Beef gives you the savoury depth and structure while pork adds fat and sweetness that keeps the loaf moist. The 80/20 beef is essential because lean mince dries out during baking. Monti says in the video “lean means dry, you want fat, go for 80/20 minimum.”
Ramsay follows the same principle in his cookbooks. His beef meatballs use 800g beef with 200g pork for the same reason, and in Bread Street Kitchen he writes “making sure you don’t overmix” about his burger blend. The same rule applies here: gentle mixing on low, stop the moment the eggs are incorporated, or the loaf goes dense.
Why soak the panko in liquid instead of adding them dry?
This is the technique that separates a moist meatloaf from a dry one. Dry breadcrumbs absorb moisture from the meat as it cooks, which is why most homemade meatloaf turns out like cardboard. By cooking the panko in the reduced buttermilk, wine, and stock first, they go into the mix already saturated so they can’t steal juice from the meat.
It’s the same principle behind adding grated vegetables to a meat base. Ramsay’s bolognese uses grated carrot and celery to add hidden moisture to the sauce. Here, the mirepoix does double duty: flavour from the sautéed vegetables and moisture from the soaked crumbs.
Can you wrap the meatloaf in bacon?
Line the loaf tin with overlapping streaky bacon before pressing the meat mixture in, then fold the bacon over the top.

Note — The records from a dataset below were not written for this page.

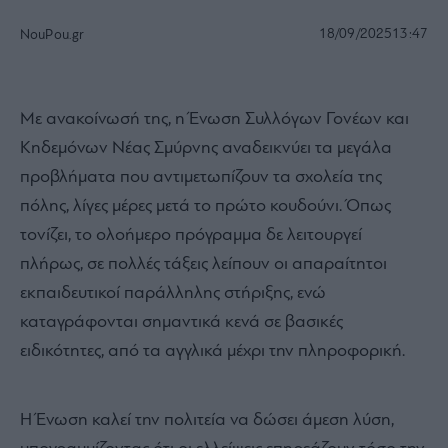
18/09/2025
13:47
NouPou.gr
Με ανακοίνωσή της, η Ένωση Συλλόγων Γονέων και
Κηδεμόνων Νέας Σμύρνης αναδεικνύει τα μεγάλα
προβλήματα που αντιμετωπίζουν τα σχολεία της
πόλης, λίγες μέρες μετά το πρώτο κουδούνι. Όπως
τονίζει, το ολοήμερο πρόγραμμα δε λειτουργεί
πλήρως, σε πολλές τάξεις λείπουν οι απαραίτητοι
εκπαιδευτικοί παράλληλης στήριξης, ενώ
καταγράφονται σημαντικά κενά σε βασικές
ειδικότητες, από τα αγγλικά μέχρι την πληροφορική.
Η Ένωση καλεί την πολιτεία να δώσει άμεση λύση,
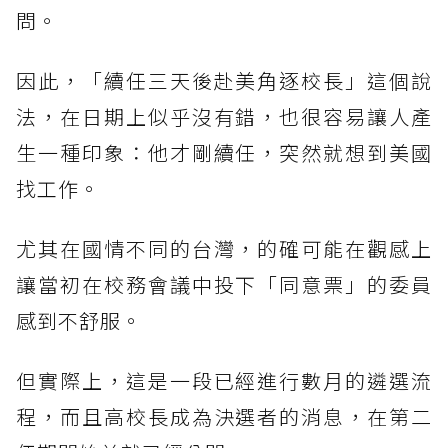
問。
因此，「續任三天後赴美角逐校長」這個說
法，在日期上似乎沒有錯，也很容易讓人產
生一種印象：他才剛續任，突然就想到美國
找工作。
尤其在國情不同的台灣，的確可能在觀感上
讓當初在校務會議中投下「同意票」的委員
感到不舒服。
但實際上，這是一段已經進行數月的遴選流
程，而且高校長成為決選者的消息，在第二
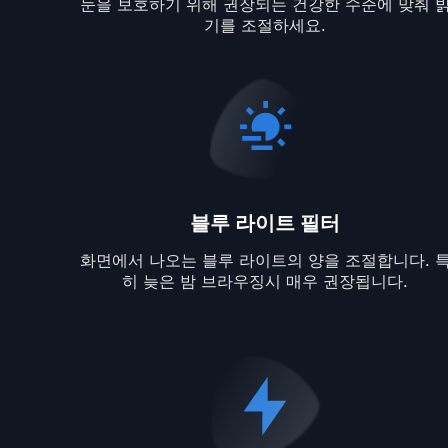
눈을 보호하기 위해 권장되는 건강한 수준에 맞춰 
기를 조절하세요.
블루 라이트 필터
화면에서 나오는 블루 라이트의 양을 조절합니다. 
히 늦은 밤 브라우징시 매우 권장됩니다.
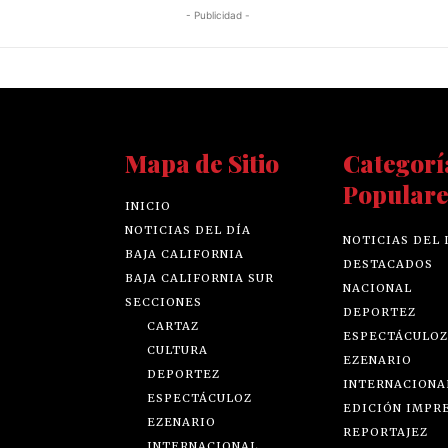
- Publicidad -
Mapa de Sitio
Categorí
Populare
INICIO
NOTICIAS DEL DÍA
NOTICIAS DEL 
BAJA CALIFORNIA
DESTACADOS
BAJA CALIFORNIA SUR
NACIONAL
SECCIONES
DEPORTEZ
CARTAZ
ESPECTÁCULOZ
CULTURA
EZENARIO
DEPORTEZ
INTERNACIONA
ESPECTÁCULOZ
EDICIÓN IMPR
EZENARIO
REPORTAJEZ
INTERNACIONAL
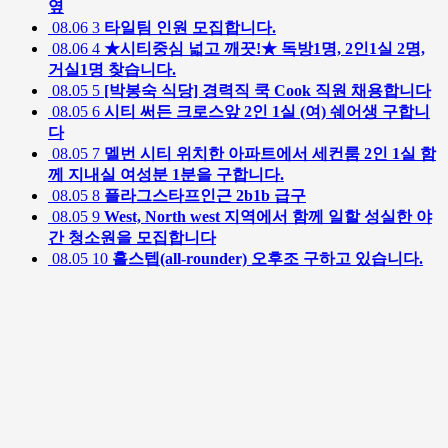
옆
08.06
3
타일팀 인원 모집합니다.
08.06
4
★시티중심 넓고 깨끗!★ 독방1명, 2인1실 2명,
거실1명 찾습니다.
08.05
5
[박봉숙 식당] 경력직 쿡 Cook 직원 채용합니다
08.05
6
시티 써든 크로스앞 2인 1실 (여) 쉐어생 구합니
다
08.05
7
멜번 시티 위치한 아파트에서 세컨룸 2인 1실 함
께 지내실 여성분 1분을 구합니다.
08.05
8
플라그스타프인근 2b1b 급구
08.05
9
West, North west 지역에서 함께 일할 성실한 야
간 청소원을 모집합니다
08.05
10
홀스텝(all-rounder) 오후조 구하고 있습니다.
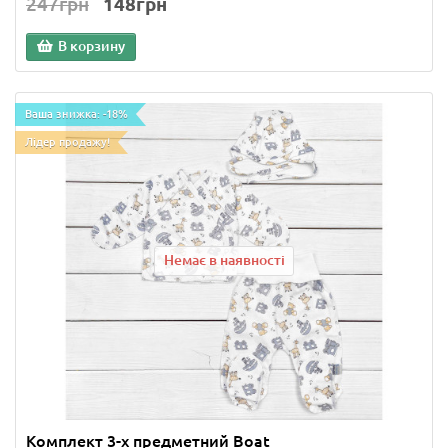
247грн
148грн
В корзину
Ваша знижка: -18%
Лідер продажу!
Немає в наявності
Комплект 3-х предметний Boat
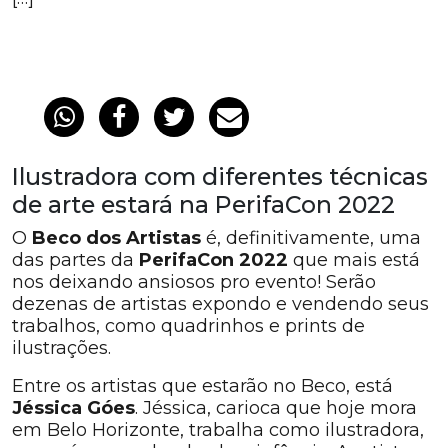
Ilustradora com diferentes técnicas
de arte estará na PerifaCon 2022
O
Beco dos Artistas
é, definitivamente, uma
das partes da
PerifaCon 2022
que mais está
nos deixando ansiosos pro evento! Serão
dezenas de artistas expondo e vendendo seus
trabalhos, como quadrinhos e prints de
ilustrações.
Entre os artistas que estarão no Beco, está
Jéssica Góes
. Jéssica, carioca que hoje mora
em Belo Horizonte, trabalha como ilustradora,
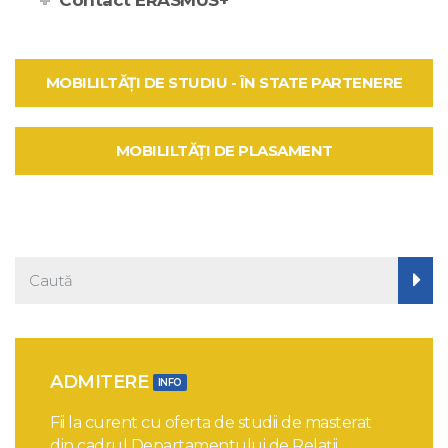
Contact ERASMUS+
MOBILILTĂȚI DE STUDIU - ÎN STATE PARTENERE
MOBILILTĂȚI DE PLASAMENT
ADMITERE
INFO
Fii la curent cu oferta de studii de masterat
din cadrul Departamentului de Relații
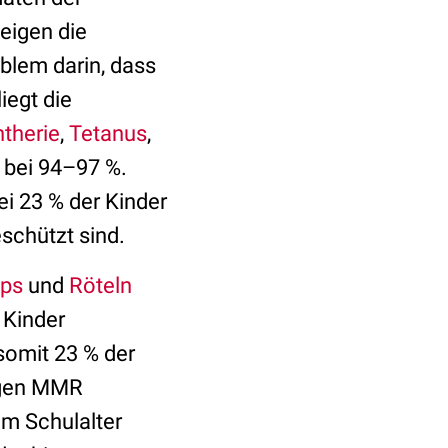
eigen die
blem darin, dass
iegt die
htherie
,
Tetanus
,
bei 94–97 %.
ei 23 % der Kinder
eschützt sind.
ps
und
Röteln
 Kinder
 somit 23 % der
egen MMR
um Schulalter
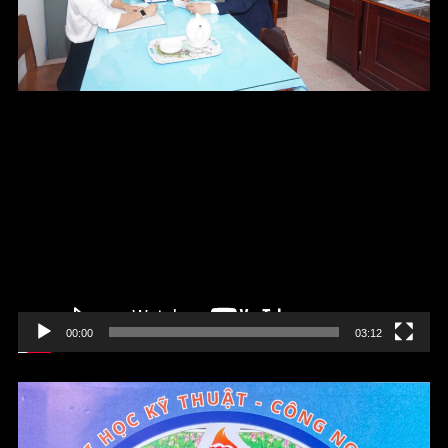
Trình
chơi
Video
00:00
03:12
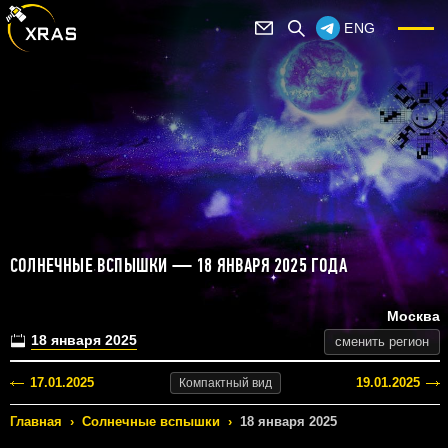
ENG
СОЛНЕЧНЫЕ ВСПЫШКИ — 18 ЯНВАРЯ 2025 ГОДА
Москва
18 января 2025
сменить регион
17.01.2025
19.01.2025
Компактный
вид
Главная
›
Солнечные вспышки
›
18 января 2025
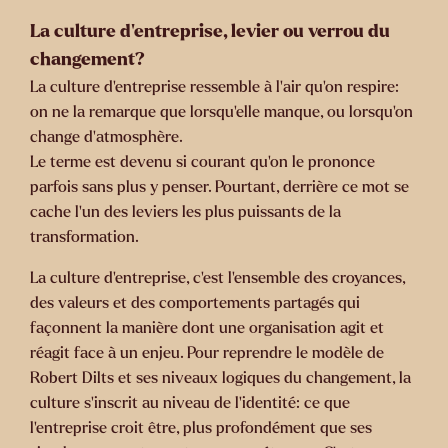
La culture d’entreprise, levier ou verrou du
changement?
La culture d’entreprise ressemble à l’air qu’on respire:
on ne la remarque que lorsqu’elle manque, ou lorsqu’on
change d’atmosphère.
Le terme est devenu si courant qu’on le prononce
parfois sans plus y penser. Pourtant, derrière ce mot se
cache l’un des leviers les plus puissants de la
transformation.
La culture d’entreprise, c’est l’ensemble des croyances,
des valeurs et des comportements partagés qui
façonnent la manière dont une organisation agit et
réagit face à un enjeu. Pour reprendre le modèle de
Robert Dilts et ses niveaux logiques du changement, la
culture s’inscrit au niveau de l’identité: ce que
l’entreprise croit être, plus profondément que ses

When you invert it onto the baking sheet, the bacon forms a crispy shell around the outside while basting the meat underneath.
Ramsay uses the same wrapping technique in his beef wellington where Parma ham holds the duxelles tight against the fillet. The bacon does the same job here: structure on the outside, moisture on the inside. Add the ketchup glaze on top of the bacon in the last 8 minutes so it caramelises without burning.

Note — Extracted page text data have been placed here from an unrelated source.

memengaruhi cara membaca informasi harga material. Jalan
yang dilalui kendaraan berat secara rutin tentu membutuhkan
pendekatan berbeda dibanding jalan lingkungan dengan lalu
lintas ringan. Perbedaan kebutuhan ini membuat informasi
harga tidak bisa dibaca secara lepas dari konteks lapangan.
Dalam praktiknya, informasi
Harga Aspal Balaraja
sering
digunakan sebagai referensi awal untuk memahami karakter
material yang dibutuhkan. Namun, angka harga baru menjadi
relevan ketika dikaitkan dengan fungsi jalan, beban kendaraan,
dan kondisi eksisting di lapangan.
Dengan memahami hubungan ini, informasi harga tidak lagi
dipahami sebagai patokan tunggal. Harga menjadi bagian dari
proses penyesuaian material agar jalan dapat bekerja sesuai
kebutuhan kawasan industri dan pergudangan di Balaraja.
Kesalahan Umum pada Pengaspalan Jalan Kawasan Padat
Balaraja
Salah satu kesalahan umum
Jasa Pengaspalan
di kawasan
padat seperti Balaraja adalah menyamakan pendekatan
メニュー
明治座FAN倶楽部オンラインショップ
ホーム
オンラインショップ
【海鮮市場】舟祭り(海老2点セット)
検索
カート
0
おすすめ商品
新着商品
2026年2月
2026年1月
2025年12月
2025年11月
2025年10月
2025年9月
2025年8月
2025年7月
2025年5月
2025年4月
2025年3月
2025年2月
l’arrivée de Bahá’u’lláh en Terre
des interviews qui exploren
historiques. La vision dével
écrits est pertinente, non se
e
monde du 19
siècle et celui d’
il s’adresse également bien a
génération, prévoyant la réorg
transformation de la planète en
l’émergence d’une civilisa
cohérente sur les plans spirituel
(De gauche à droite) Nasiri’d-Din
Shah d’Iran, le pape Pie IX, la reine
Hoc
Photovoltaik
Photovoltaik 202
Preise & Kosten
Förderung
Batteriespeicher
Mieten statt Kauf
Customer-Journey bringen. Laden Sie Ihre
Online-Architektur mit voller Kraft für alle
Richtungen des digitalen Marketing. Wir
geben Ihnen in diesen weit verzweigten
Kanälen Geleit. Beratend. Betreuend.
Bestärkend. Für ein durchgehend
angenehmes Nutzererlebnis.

What goes in the ketchup glaze?
Ketchup, tomato paste, honey, Tabasco, white vinegar, Worcestershire sauce, and black pepper. You simmer everything together while the meatloaf rests, then brush it on in two thin coats with 4 minutes in the oven between each. Thin coats caramelise. Thick coats steam and stay wet.
If you want a smokier glaze, swap the ketchup base for Ramsay’s BBQ sauce which adds coffee and soy sauce for depth. Either way, brush it on late. Glaze that goes on too early burns before the meat is cooked through.
What did Ramsay say about meatloaf on Kitchen Nightmares?
On the Olde Hitching Post episode, Ramsay was served an “award-winning” meatloaf and called it “lukewarm solidified chunks of crap.” He said the problem wasn’t the recipe but the execution: no colour on the outside, no glaze, served lukewarm instead of hot.
That critique is the roadmap for everything this recipe does differently. Monti’s version bakes inverted for an even crust, gets glazed twice under the grill for colour, and rests for exactly 15 minutes so it’s hot when it hits the plate. Serve it with his mashed potatoes and you’ve got a proper dinner, not the “funeral in my mouth” that Ramsay walked away from.